Doug Anderson Interview

A Few Words with Doug Anderson

Standing on the shoulders of giants. To many in our community, Doug Anderson is a giant who has mentored an entire generation of systems-oriented therapists in the Pacific Northwest. Family Systems Family Northwest is proud to bring Doug, along with FSTNW’s own Julie Wood, as the speakers at our first annual Spring Conference.

Doug was gracious to share a few words with us.

What are some things you have learned about yourself through your career as a therapist?

I learned that I began my career with a sense of responsibility to heal others and only gradually over the years learned to let go with a stance of humility—which I trust in the healing resources within clients and the Divine Presence in both of us.  I’ve learned that therapy is not about doing techniques but being present.

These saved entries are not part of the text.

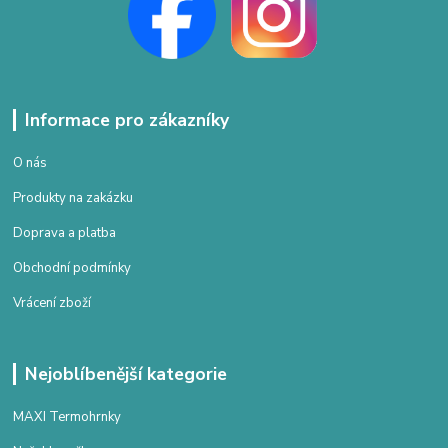
Informace pro zákazníky
O nás
Produkty na zakázku
Doprava a platba
Obchodní podmínky
Vrácení zboží
Nejoblíbenější kategorie
MAXI Termohrnky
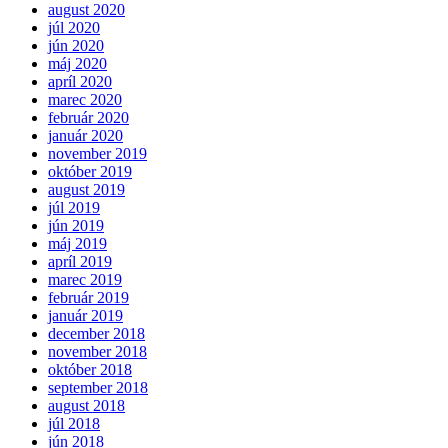
august 2020
júl 2020
jún 2020
máj 2020
apríl 2020
marec 2020
február 2020
január 2020
november 2019
október 2019
august 2019
júl 2019
jún 2019
máj 2019
apríl 2019
marec 2019
február 2019
január 2019
december 2018
november 2018
október 2018
september 2018
august 2018
júl 2018
jún 2018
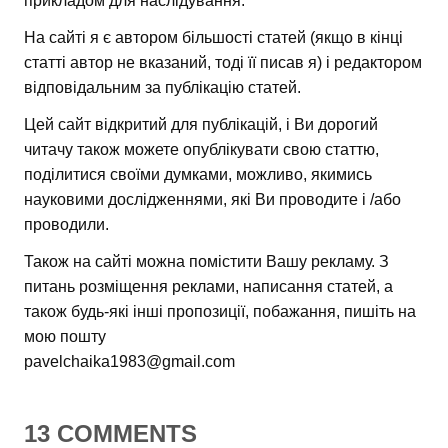
прикладом для наслідування.
На сайті я є автором більшості статей (якщо в кінці
статті автор не вказаний, тоді її писав я) і редактором
відповідальним за публікацію статей.
Цей сайт відкритий для публікацій, і Ви дорогий
читачу також можете опублікувати свою статтю,
поділитися своїми думками, можливо, якимись
науковими дослідженнями, які Ви проводите і /або
проводили.
Також на сайті можна помістити Вашу рекламу. З
питань розміщення реклами, написання статей, а
також будь-які інші пропозиції, побажання, пишіть на
мою пошту
pavelchaika1983@gmail.com
13 COMMENTS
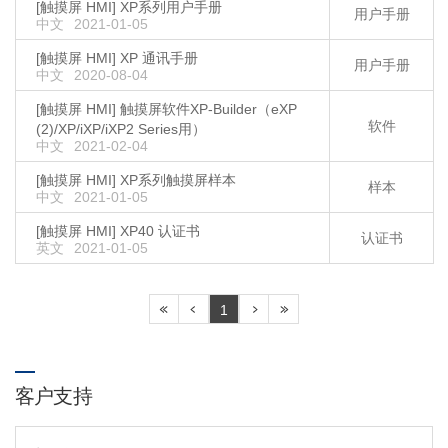
[触摸屏 HMI] XP系列用户手册
用户手册
中文
2021-01-05
[触摸屏 HMI] XP 通讯手册
用户手册
中文
2020-08-04
[触摸屏 HMI] 触摸屏软件XP-Builder（eXP
软件
(2)/XP/iXP/iXP2 Series用）
中文
2021-02-04
[触摸屏 HMI] XP系列触摸屏样本
样本
中文
2021-01-05
[触摸屏 HMI] XP40 认证书
认证书
英文
2021-01-05
1
客户支持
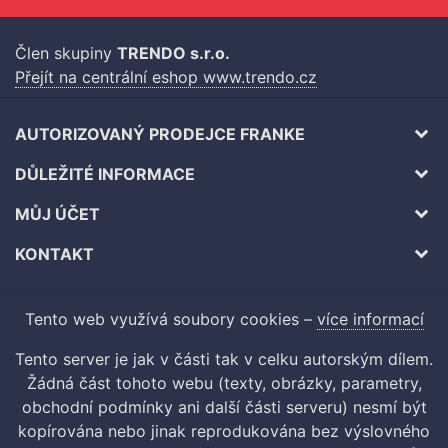
Člen skupiny
TRENDO s.r.o.
Přejít na centrální eshop www.trendo.cz
AUTORIZOVANÝ PRODEJCE FRANKE
DŮLEŽITÉ INFORMACE
MŮJ ÚČET
KONTAKT
Tento web využívá soubory cookies –
více informací
Tento server je jak v části tak v celku autorským dílem.
Žádná část tohoto webu (texty, obrázky, parametry,
obchodní podmínky ani další části serveru) nesmí být
kopírována nebo jinak reprodukována bez výslovného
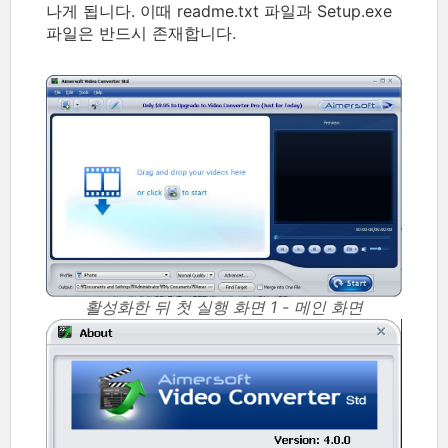
나게 됩니다. 이때 readme.txt 파일과 Setup.exe
파일은 반드시 존재합니다.
활성화한 뒤 첫 실행 화면 1 - 메인 화면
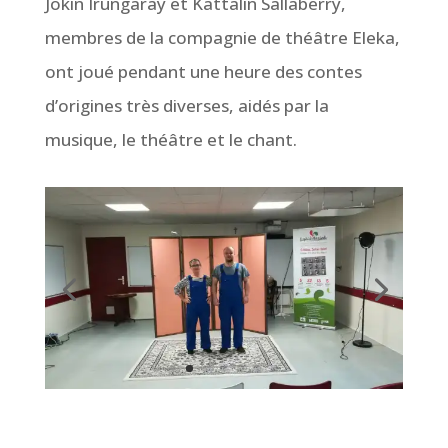
Jokin Irungaray et Kattalin Sallaberry,
membres de la compagnie de théâtre Eleka,
ont joué pendant une heure des contes
d’origines très diverses, aidés par la
musique, le théâtre et le chant.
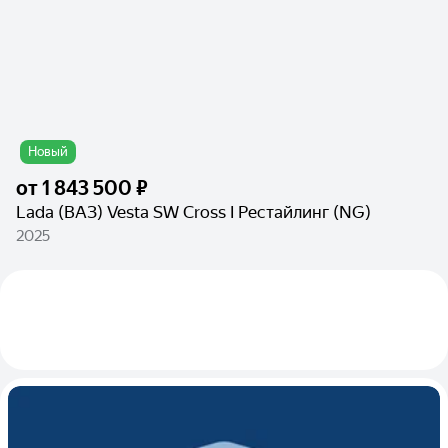
Новый
от
1 843 500 ₽
Lada (ВАЗ) Vesta SW Cross I Рестайлинг (NG)
2025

How have you grown in your personal life through your work?

Fifty years of accompanying other persons on their journeys has taught me a great deal about my own life journey.  Through coming to know others in their depths and diversity, I have grown in both knowing and accepting myself, both my strengths and my limitations.  My current edge is learning to live with chronic illness, guided by Stephen Cope’s invitation to embrace illness as part of our unique life vocation.

What is your advice on tending to your Self as a therapist (meaning self-care)?

Tending to one’s own self as a therapist is essential to being able to sustain a long career in this profession.  Having relationship characterized by mutual openness with both colleagues and close friends/family members has been the heart of this for me.

How did your therapy change as you went through life?

I became less active verbally and learned to listen with curiosity and receptivity.  I have become increasingly aware of personal and cultural differences and the importance of practicing and coaching acceptance of difference in our polarized culture.

What are some ways to create community in this isolating line of work?

Structuring regular time of meeting together with colleagues friends and family has been an antidote to the danger of isolation.  For me community is friendship.  I treasure friendship especially with close colleagues and most of all with my two sons in their fifties, and with my fifty-four year marriage with Joan.